**Work instructions**
- 1) List every database named in the session-locking discussion.
- 2) Pick up the session-locking discussion after its final sentence and carry it further.

Check with mysql_affected_rows() if the lock was obtained or not. If it was obtained - proceed. If not - re-attempt the operation every 0.5 seconds. If in 40 seconds the lock is still not obtained, throw an exception.
I see a problem in blocking script execution with this continual check for a lock. You're suggesting that PHP run for up to 40 seconds looking for this lock everytime the session is initialized (if I'm reading that correctly.)
Recommendation
If you have a clustered environment, I would highly recommend memcached. It supports a server/client relationship so all clustered instances can defer to the memcached server. It doesn't have locking issues you're fearful of, and is plenty fast. Quote from their page:
Regardless of what database you use (MS-SQL, Oracle, Postgres, MySQL-InnoDB, etc..), there's a lot of overhead in implementing ACID properties in a RDBMS, especially when disks are involved, which means queries are going to block. For databases that aren't ACID-compliant (like MySQL-MyISAM), that overhead doesn't exist, but reading threads block on the writing threads. memcached never blocks.

**Data shown**
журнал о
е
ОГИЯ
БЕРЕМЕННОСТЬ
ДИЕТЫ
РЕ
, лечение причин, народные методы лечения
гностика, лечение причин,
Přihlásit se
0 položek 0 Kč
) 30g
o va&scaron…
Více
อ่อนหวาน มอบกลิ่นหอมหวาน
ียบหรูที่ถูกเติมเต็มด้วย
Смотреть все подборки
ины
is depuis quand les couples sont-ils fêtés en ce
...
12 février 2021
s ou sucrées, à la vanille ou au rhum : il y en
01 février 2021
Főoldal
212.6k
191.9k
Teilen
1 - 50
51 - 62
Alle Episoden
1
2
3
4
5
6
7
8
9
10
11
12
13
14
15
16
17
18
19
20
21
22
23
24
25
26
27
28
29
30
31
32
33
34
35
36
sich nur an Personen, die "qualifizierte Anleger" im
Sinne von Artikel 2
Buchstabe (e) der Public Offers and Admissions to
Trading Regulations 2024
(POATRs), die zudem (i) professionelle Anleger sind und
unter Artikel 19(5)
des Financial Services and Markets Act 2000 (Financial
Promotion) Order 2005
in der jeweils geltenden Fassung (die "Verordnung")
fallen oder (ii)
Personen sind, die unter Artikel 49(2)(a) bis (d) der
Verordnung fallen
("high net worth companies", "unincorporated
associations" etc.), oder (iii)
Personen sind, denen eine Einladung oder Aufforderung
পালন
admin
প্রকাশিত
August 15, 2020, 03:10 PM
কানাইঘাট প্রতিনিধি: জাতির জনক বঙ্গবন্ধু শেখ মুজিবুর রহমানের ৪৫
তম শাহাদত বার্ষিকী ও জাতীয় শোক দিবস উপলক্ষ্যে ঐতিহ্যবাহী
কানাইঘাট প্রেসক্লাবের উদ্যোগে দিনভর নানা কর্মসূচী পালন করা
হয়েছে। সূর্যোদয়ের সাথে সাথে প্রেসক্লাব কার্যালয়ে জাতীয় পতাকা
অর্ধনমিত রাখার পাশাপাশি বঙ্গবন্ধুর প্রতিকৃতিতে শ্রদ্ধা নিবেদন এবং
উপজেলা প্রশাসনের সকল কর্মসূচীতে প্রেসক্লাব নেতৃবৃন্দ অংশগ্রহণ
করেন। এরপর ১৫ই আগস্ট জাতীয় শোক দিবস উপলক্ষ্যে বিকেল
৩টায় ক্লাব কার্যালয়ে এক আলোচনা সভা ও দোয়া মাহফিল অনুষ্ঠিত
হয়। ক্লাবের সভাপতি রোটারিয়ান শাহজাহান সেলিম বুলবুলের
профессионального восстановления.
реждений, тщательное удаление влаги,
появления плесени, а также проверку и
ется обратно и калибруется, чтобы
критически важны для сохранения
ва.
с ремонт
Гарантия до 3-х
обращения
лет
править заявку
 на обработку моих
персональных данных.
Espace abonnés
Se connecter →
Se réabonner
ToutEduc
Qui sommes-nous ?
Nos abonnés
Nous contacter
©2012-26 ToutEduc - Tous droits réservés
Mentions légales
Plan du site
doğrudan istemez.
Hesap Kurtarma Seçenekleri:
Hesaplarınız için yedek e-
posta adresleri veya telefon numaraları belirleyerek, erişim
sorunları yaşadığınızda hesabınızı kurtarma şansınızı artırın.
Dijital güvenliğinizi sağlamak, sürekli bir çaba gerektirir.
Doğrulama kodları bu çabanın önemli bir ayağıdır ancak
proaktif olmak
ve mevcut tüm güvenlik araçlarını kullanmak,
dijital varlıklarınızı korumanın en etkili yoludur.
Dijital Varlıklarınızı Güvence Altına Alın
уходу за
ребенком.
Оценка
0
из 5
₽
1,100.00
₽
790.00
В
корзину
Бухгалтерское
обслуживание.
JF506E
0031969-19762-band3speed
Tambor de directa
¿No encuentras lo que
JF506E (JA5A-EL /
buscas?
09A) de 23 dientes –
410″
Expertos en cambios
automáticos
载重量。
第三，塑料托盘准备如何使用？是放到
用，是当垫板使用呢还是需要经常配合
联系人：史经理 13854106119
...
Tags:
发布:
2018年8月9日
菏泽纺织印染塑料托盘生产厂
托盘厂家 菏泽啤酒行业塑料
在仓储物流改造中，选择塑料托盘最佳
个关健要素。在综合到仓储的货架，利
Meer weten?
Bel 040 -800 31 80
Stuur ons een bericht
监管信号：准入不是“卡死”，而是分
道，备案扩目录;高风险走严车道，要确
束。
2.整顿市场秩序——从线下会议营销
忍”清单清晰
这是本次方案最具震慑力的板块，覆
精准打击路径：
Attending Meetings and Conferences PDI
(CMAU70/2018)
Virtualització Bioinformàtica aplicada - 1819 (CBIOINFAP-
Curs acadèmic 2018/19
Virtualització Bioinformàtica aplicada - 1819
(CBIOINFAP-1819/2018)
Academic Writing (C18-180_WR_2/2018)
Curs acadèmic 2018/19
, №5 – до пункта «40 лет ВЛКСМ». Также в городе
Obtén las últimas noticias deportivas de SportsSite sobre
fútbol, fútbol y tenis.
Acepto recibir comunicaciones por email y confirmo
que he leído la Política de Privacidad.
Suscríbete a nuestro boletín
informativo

**Answers provided**
- 1) MS-SQL, Oracle, Postgres, MySQL-InnoDB, MySQL-MyISAM

- 2)
Otherwise, if you're still committed to an RDBMS session store (and worried that locking will become a problem), you could try some sort of sharding based on a sticky session identifier (grasping at straws here.) Knowing nothing else about your architecture, that's about as specific as I can get.
My question is why lock at all? Why not just let the last write succeed? You shouldn't be using session data as a cache, so writes tend to be infrequent, and in practice never trample each other.